Data from XPS Pensions, published today (April 14), showed in March the number of members agreeing to a transfer fell to a low of 0.76 per cent of eligible members, as more savers chose to stay put due to market volatility caused by the coronavirus crisis.
The XPS Pensions’ Transfer Activity Index had recorded a rate of 0.89 per cent in February.
The pensions consultancy said although this was seemingly consistent with the levels recorded in the last year, it was the lowest recorded since the index started in 2018, reflecting a drop in activity due to Covid-19 and warnings from regulators.
The index also found transfer values fell 3 per cent from £249,700 at the end of February, to £242,600 at the end of March.
However, at various points throughout March transfer values suffered significantly lower rates.
In the week to March 19, values fell 11 per cent to a low of £222,800, a level not seen since July 2016, before recovering to finish the month on £242,600.
This was due to fluctuations in gilt yields as the Covid-19 outbreak took hold last month and created market volatility.
XPS Transfer Watch monitors how market developments have affected transfer values for an example member, as well as how many members are choosing to take a transfer value.
Mark Barlow, partner at XPS Pensions Group, said: “The unprecedented Covid-19 crisis has sent shockwaves through the financial markets, causing the greatest fluctuations we have ever seen in the Transfer Value Index.
“With such volatile markets, it is perhaps unsurprising that transfer activity has also fallen, to the lowest level since the inception of the Index, as members shy away from big financial decisions in the current climate.”
Steven Cameron, pensions director at Aegon said although it may be too early to see the true effect coronavirus has had on DB transfers, it will be interesting to see what the data shows over the coming months.

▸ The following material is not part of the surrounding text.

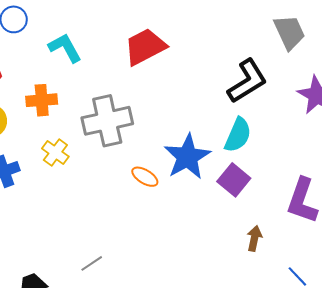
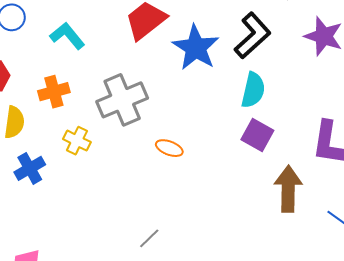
blue star: (187, 157) -> (196, 48), moved
brown arrow: (254, 238) -> (288, 189), size x1.8
gray line: (92, 263) -> (149, 238), moved

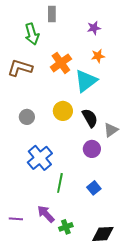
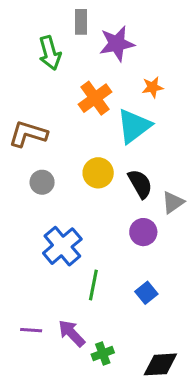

Mr Cameron said: "With the coronavirus affecting every aspect of our lives, it can be expected that many people will put off making major or irrevocable financial decisions right now including transferring out of a DB pension.
"With the time from first seeking advice and actually transferring often taking several months, it’s probably too early to tell if the slight fall in transfers is linked to the coronavirus crisis but XPS Pensions' figures in the coming months will be of particular interest."
He added: "On the one hand the recent stock market volatility has spelled out the reality of the guaranteed incomes that DB pensions offer. On the other hand, some experienced investors may feel like high transfer values and low stock markets make now a good time to transfer.
"The FCA has set out additional guidance for advisers including how to address misconceptions. In times of very high market volatility, advice on transferring will have to take even more account of attitude towards investment risk.”